_Directives_
• a. Repeat word for word the part of the bug ticket that opens with the words containing "This was introduced" and closes with "14:00 just crash).".
• b. Proceed with the bug ticket about the scene staying black in Simon the Sorcerer on Mac, picking up where it stops.

_Document passage_
== == ==

Opened 17 years ago

Closed 17 years ago

Last modified 14 years ago

#889 closed defect (fixed)

SIMON1: Scene stays black on MAC

Reported by: fingolfin Owned by: fingolfin
Priority: high Component: Engine: AGOS
Keywords: Cc:
Game: Simon the Sorcerer 1

Description

Since some weeks, simon1talkie & simon1win are broken (don't have simon1dos, so I dunno about that) on my Mac OS X system (or maybe all BE systems?)

What happens is that after the intro (e.g. I ESC over it), when you should see simon standing in the scene, awiting your commands, you only see the verbs at the bottom of the screen - the upper half, however, stays black.

This was introduced around the time Jamieson rewrote the midi code. More precisely, it works with a checkout from "2003-05-20 12:00 GMT" but not with one from "2003- 05-20 15:00 GMT" (checkouts from 13:00 and 14:00 just crash).

Ticket imported from: #754957. Ticket imported from: bugs/889.

Change History (33)

== == ==

_Extracted entries_

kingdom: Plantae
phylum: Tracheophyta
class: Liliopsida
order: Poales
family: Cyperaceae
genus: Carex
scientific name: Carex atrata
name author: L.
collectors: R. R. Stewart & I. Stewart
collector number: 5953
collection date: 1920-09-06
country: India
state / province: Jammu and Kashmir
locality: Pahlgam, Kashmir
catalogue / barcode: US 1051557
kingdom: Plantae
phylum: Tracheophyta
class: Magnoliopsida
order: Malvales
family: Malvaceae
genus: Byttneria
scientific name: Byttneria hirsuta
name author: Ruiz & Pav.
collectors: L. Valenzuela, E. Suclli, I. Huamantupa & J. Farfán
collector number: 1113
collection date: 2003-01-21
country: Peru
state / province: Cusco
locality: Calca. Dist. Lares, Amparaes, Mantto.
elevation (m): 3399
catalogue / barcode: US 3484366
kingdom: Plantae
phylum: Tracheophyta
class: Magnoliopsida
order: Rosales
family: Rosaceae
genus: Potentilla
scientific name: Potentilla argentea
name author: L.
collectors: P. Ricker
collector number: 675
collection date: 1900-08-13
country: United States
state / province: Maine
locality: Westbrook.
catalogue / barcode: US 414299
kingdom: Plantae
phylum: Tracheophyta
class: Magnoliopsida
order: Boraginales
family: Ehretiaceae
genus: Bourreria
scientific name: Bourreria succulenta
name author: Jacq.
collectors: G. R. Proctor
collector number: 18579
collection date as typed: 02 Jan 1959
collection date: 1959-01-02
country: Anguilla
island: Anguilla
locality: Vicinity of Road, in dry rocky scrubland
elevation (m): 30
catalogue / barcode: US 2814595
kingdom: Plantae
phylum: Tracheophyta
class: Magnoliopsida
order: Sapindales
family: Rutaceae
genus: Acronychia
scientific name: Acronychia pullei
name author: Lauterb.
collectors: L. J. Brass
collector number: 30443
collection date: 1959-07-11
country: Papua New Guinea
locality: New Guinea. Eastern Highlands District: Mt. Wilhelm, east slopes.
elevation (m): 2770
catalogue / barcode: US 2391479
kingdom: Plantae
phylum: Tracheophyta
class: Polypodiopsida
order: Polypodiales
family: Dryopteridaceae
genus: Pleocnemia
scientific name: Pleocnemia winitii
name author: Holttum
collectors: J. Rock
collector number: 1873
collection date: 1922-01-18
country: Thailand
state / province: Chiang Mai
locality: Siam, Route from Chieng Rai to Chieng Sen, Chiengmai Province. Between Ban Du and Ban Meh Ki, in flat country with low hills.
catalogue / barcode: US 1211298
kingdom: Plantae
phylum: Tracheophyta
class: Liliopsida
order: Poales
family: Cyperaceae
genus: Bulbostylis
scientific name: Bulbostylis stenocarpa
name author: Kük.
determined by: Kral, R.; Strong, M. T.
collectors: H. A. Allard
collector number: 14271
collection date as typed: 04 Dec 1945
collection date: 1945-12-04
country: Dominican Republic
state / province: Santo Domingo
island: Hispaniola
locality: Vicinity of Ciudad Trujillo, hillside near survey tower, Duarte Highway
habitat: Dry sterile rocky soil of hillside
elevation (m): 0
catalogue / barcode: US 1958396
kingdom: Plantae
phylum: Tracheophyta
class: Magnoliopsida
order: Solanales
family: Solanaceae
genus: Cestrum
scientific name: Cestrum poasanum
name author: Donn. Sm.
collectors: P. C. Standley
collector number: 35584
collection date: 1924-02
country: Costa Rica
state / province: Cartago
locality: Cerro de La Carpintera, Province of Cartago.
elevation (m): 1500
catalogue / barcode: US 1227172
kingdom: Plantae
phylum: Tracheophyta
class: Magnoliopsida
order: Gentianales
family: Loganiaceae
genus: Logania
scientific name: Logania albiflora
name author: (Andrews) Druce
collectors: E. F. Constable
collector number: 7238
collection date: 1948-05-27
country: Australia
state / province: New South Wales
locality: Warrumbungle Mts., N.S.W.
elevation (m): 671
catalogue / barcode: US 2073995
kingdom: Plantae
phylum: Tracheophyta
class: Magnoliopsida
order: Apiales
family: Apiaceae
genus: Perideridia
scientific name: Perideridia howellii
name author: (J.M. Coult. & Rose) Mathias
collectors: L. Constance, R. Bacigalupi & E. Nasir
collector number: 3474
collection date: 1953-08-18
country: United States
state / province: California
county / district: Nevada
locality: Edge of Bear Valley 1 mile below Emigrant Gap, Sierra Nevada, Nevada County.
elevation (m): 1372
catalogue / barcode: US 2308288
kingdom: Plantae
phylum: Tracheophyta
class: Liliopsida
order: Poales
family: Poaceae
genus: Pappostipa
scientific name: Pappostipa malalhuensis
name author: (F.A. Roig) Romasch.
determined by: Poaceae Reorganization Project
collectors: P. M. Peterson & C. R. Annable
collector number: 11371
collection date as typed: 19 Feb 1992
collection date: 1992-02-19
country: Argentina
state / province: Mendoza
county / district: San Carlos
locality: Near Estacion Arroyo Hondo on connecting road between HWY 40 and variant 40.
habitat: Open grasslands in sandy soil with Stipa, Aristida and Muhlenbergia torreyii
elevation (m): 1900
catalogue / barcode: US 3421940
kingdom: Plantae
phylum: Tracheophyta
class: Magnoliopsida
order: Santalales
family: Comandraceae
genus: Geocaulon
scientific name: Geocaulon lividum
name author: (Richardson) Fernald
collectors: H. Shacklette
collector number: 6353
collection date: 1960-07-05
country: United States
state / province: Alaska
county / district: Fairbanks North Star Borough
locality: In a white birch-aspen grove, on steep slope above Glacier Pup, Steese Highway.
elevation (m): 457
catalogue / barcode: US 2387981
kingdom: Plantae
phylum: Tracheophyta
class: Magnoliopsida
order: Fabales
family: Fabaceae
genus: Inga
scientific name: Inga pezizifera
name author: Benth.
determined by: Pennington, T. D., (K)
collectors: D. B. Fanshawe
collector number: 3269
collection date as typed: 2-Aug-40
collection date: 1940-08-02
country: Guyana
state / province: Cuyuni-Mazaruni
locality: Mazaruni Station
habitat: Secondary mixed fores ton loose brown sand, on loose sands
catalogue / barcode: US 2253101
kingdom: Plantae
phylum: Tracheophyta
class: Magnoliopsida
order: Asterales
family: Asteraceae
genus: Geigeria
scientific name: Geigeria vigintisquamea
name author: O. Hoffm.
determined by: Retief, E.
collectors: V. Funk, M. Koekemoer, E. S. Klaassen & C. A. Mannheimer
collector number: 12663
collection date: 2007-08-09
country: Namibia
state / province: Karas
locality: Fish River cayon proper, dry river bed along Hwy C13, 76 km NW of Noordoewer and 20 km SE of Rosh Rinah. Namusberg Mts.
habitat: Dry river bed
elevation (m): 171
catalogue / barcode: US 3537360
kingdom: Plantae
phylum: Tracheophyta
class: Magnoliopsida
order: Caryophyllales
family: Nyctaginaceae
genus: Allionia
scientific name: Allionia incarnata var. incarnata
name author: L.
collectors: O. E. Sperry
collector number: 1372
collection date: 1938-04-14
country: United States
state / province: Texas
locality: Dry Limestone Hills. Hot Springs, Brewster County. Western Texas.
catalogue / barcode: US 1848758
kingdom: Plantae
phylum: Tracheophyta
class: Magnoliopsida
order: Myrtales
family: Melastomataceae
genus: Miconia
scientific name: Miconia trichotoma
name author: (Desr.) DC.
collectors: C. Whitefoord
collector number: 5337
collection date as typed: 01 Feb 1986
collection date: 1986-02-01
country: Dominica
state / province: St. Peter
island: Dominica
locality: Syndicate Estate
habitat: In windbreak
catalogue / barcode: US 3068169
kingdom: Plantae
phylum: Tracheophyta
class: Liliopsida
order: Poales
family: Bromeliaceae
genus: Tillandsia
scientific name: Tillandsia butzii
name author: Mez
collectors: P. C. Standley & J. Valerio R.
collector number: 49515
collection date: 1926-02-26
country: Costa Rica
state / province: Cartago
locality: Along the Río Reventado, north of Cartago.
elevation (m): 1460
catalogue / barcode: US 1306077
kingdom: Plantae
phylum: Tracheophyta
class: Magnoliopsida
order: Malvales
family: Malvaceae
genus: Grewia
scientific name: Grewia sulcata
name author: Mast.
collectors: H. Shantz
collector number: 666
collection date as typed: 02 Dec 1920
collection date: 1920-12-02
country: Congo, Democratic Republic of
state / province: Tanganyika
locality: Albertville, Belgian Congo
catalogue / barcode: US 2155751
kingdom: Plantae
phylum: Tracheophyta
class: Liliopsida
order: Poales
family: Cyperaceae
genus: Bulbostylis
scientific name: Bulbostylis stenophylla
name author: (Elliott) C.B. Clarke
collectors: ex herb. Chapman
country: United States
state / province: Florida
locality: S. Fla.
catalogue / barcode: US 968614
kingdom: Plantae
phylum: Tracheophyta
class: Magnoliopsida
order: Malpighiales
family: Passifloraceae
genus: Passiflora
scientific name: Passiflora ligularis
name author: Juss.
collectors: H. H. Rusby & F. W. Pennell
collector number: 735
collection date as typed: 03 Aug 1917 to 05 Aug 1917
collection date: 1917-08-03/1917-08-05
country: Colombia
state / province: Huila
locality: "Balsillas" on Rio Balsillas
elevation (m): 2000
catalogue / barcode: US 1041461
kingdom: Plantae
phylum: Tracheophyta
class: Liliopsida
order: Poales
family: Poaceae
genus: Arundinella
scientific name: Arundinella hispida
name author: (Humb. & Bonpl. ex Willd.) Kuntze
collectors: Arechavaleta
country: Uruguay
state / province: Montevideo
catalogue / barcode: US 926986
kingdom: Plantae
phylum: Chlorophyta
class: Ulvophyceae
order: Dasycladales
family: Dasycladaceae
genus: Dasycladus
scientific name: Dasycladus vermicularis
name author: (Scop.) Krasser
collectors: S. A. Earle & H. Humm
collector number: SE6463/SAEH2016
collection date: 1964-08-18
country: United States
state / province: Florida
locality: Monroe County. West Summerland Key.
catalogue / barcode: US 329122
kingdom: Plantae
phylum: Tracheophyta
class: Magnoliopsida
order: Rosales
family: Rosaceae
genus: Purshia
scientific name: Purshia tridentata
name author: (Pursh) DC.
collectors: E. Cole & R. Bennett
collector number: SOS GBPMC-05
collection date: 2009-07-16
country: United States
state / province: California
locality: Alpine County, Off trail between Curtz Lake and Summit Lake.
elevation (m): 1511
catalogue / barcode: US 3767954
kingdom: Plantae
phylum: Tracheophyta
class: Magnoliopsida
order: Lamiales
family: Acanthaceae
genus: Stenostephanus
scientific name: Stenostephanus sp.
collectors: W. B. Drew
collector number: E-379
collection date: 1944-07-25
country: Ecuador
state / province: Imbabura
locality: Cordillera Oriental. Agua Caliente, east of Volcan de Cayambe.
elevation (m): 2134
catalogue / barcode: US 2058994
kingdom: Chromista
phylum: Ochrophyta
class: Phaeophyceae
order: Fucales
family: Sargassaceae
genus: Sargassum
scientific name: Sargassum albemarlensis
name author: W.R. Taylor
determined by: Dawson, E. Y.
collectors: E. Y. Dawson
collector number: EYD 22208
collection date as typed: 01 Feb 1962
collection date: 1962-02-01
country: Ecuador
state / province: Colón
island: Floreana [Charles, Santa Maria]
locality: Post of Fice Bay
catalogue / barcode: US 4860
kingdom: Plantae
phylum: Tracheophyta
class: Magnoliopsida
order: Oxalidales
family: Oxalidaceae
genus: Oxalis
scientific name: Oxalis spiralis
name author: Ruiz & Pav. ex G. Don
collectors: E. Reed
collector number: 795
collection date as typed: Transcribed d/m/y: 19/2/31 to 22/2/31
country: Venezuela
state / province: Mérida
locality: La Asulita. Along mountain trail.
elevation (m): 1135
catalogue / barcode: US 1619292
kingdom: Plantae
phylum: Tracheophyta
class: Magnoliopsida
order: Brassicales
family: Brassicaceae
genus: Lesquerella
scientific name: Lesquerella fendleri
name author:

== == ==

_Per-task answers_
• a.
This was introduced around the time Jamieson rewrote the midi code. More precisely, it works with a checkout from "2003-05-20 12:00 GMT" but not with one from "2003- 05-20 15:00 GMT" (checkouts from 13:00 and 14:00 just crash).

• b.
comment:1 by fingolfin, 17 years ago

Priority: normalhigh

comment:2 by SF/jamieson630, 17 years ago

Hmm, are those checkouts based on GMT/UTC or based on SourceForge time? If the latter, I do have some trivial changes in during that 3-hour block. If it's UTC time, however (and note that the CVS server's timestamps are 3 hours earlier than UTC), then the crash precedes that time of day at which I started committing changes.

Note that this was also the day that we switched from an 0x00-based new() operator to the 0xE7 initialization, and all of the changes between 12:00 and 15:00 GMT (which are actually 09:00 through 12:00 by the CVS server's timestamps) are related to that.

Note also that no music changes occur at the point in the game you are referring to. The theme music continues to play uninterrupted, and no attempt is made to change it. The original game possibly had a music fade functionality for when the screen is fading out, but we currently do not implement it. The ONLY thing that might cause the music to hang is the auto-looping. If this were the case, the program should hang right about the time Simon pulls the monster out of the hat (if you let it run uninterrupted).

Since I don't have a BE system (and simon1win to be working just fine on my Intel), I would recommend taking the first checkout that fails (but doesn't crash) and changing the new () operator back to 0x00 initialization. That will tell you if the new init code is the culprit.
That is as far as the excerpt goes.